Howdy. I snagged an '02 2.5S w/40K on it back in September, and right off the bat had problems cold starting the sucker. Soon as I'd turn it on it would go up to about 1,000RPM then drop back down to zero and stall out. Decided t'take it to the nearest Nissan Dealer and found out that three recalls needed to be done on it, 03-070A (Exhaust System Fire Hazard), one that involved the headlamps that I still can't find, and 03-077A (Fuel Pump Filter Screen Installation). For a while it worked alright, until it started to get a bit colder (anywhere from 15F-35F) when it started stalling out again, and in two instances it just kept cranking over. Got tired of it and took it into another Nissan dealer, which they cross-referenced the problem and linked it to TSB #04-004B (Engine Controls - No Start after Cold Soak) La-dedah.

IF YOU CONFIRM:
1. After a 'cold soak', the engine cranks, but does not start.
'Cold soak': engine has cooled down to ambient temp, regardless of
summer or winter seasonal variations.
2. Engine may start if it is cranked for an extended period(more than
5 seconds) or if the throttle is opened during cranking.
3. After starting and operating for a few minutes the engine runs
normally.

ACTIONS:
1. Replace the starter motor.
2. Add 1 can of nissan fuel system cleaner into fuel tank.
3. Perform ECM part number check to see if vehicle needs reprogramming.
4. Perform ECM reprogramming if needed.

PARTS INFO:
Starter motor (A/T); 23300-8J001R
Starter motor (M/T); 23300-8J011R
Nissan fuel sys cleaner; 999MP-FSC00P



That's all fine and dandy, but I took a gander at another board or two and they mentioned something about replacing the fuel pump as a whole. Anyone else got any info on this?


----------



## WATSON1 (Jul 9, 2005)

Well, I went ahead and did a search for you, since I remebered one like this from a few months ago, so try this link-
http://www.nissanforums.com/showthread.php?t=110770&highlight=REPROGRAM+ECU
Hope that's somewhat helpful, cause that's all I know. G/L


----------



## Stahi (Jun 24, 2003)

Thanks. All that was done. Went in the shop, had all that done, and it seemed to go well off the start. Until I started it up the following Saturday when the temperature was 37 degrees. Same problem. But at least this time the stallout was smooth and didn't shudder.

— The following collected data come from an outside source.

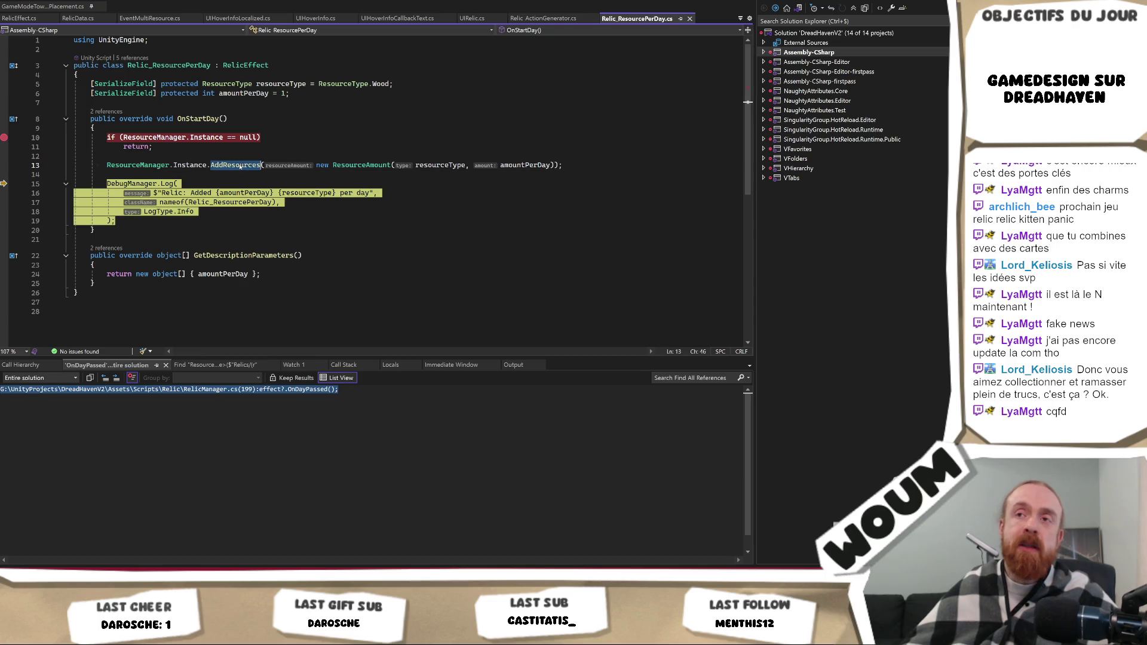
{"action": "key", "text": "F12"}
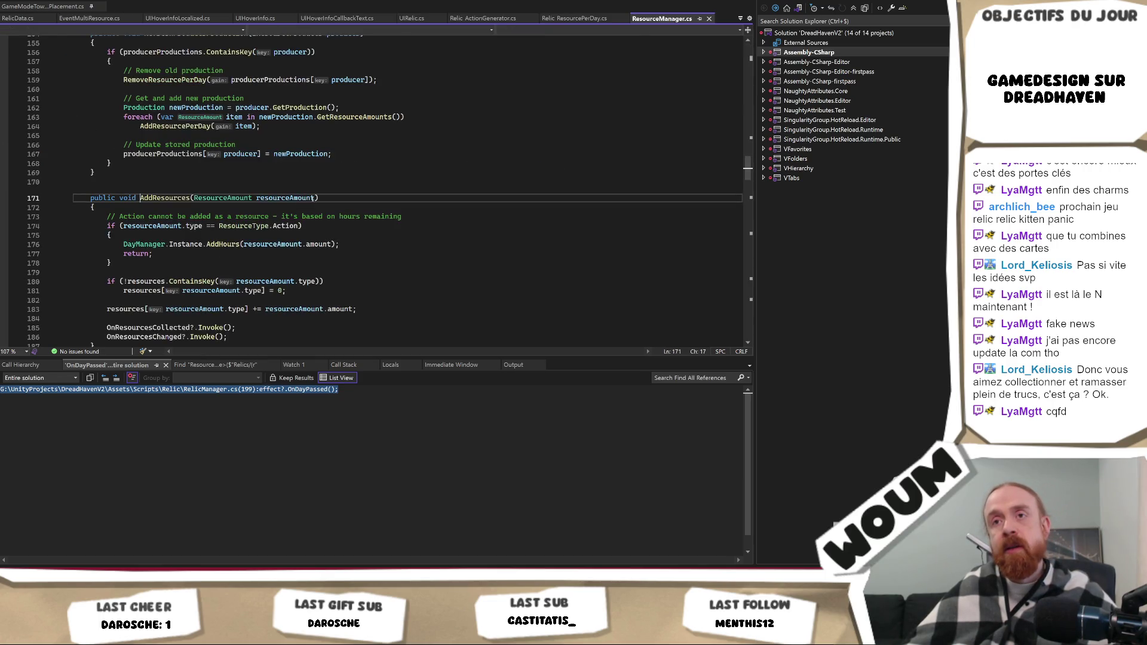
Set a breakpoint on the Action-type check in AddResources and run to the null-check breakpoint.
{"action": "key", "text": "Down"}
{"action": "key", "text": "Down"}
{"action": "key", "text": "Down"}
{"action": "left_click", "coordinate": [3, 226]}
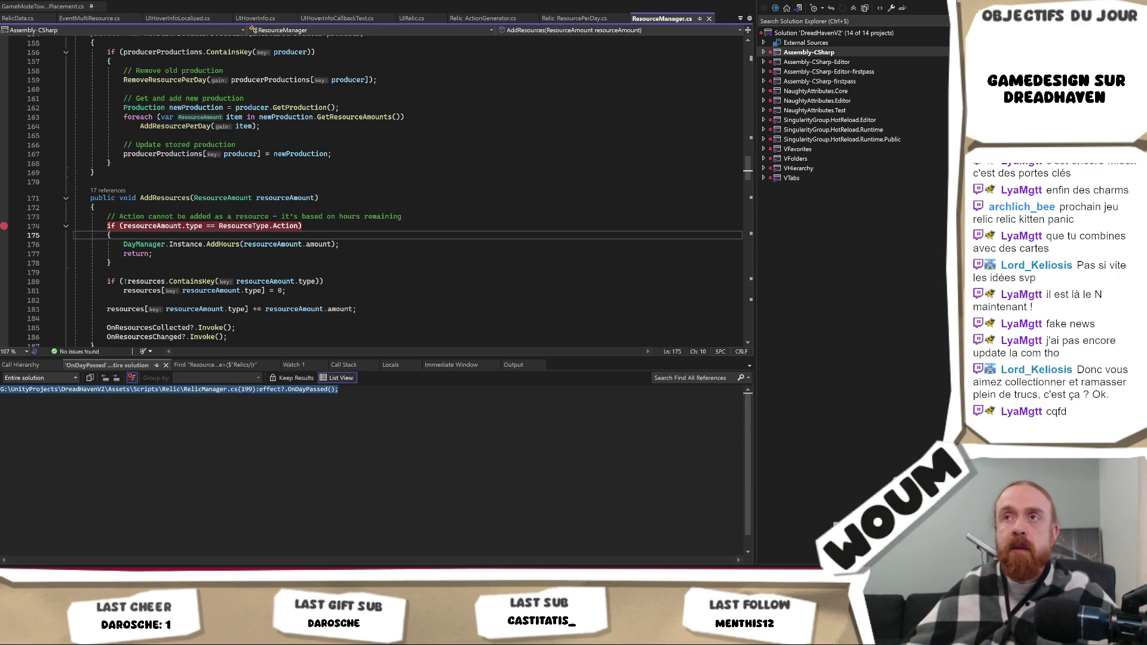
{"action": "key", "text": "F10"}
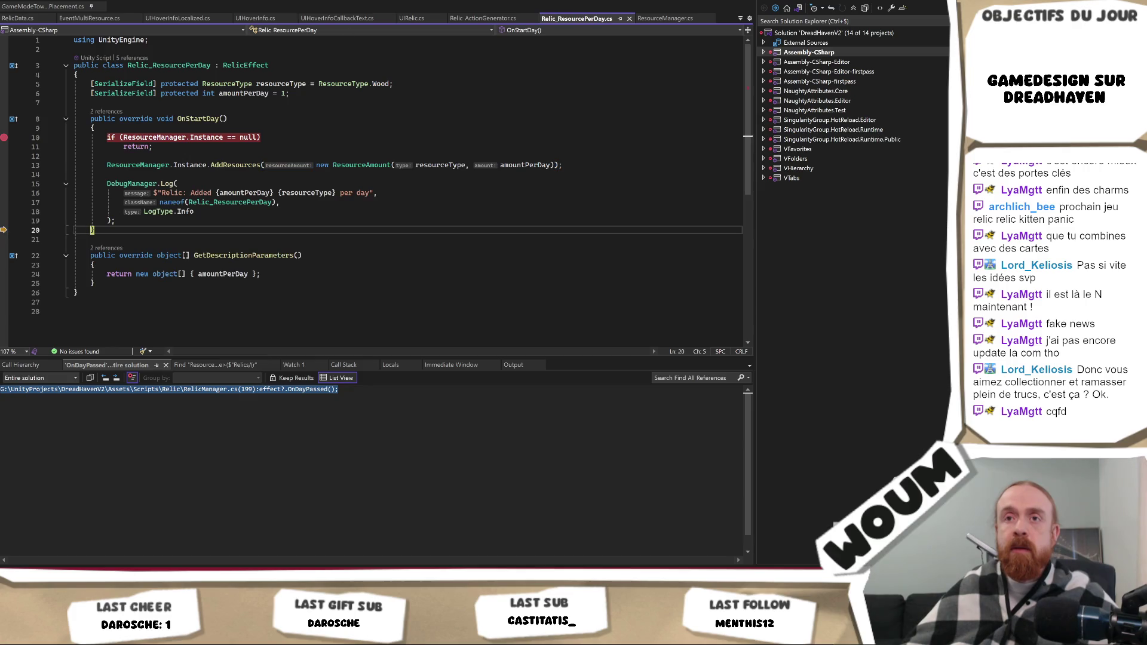
{"action": "key", "text": "F10"}
{"action": "key", "text": "F10"}
{"action": "key", "text": "F10"}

Called the service guy up and he said, after talking with a tech, that in some occasions the ECU doesn't take the new program on the first try. So I need to get it in sometime for another reprogram.


----------



## WATSON1 (Jul 9, 2005)

Stahi said:


> Called the service guy up and he said, after talking with a tech, that in some occasions the ECU doesn't take the new program on the first try. So I need to get it in sometime for another reprogram.


Just make sure they don't try to charge you again, you paid for them to do it right the first time, if it doesn't work it's their fault not yours. You shouldn't be responsible if it has to be redone.


----------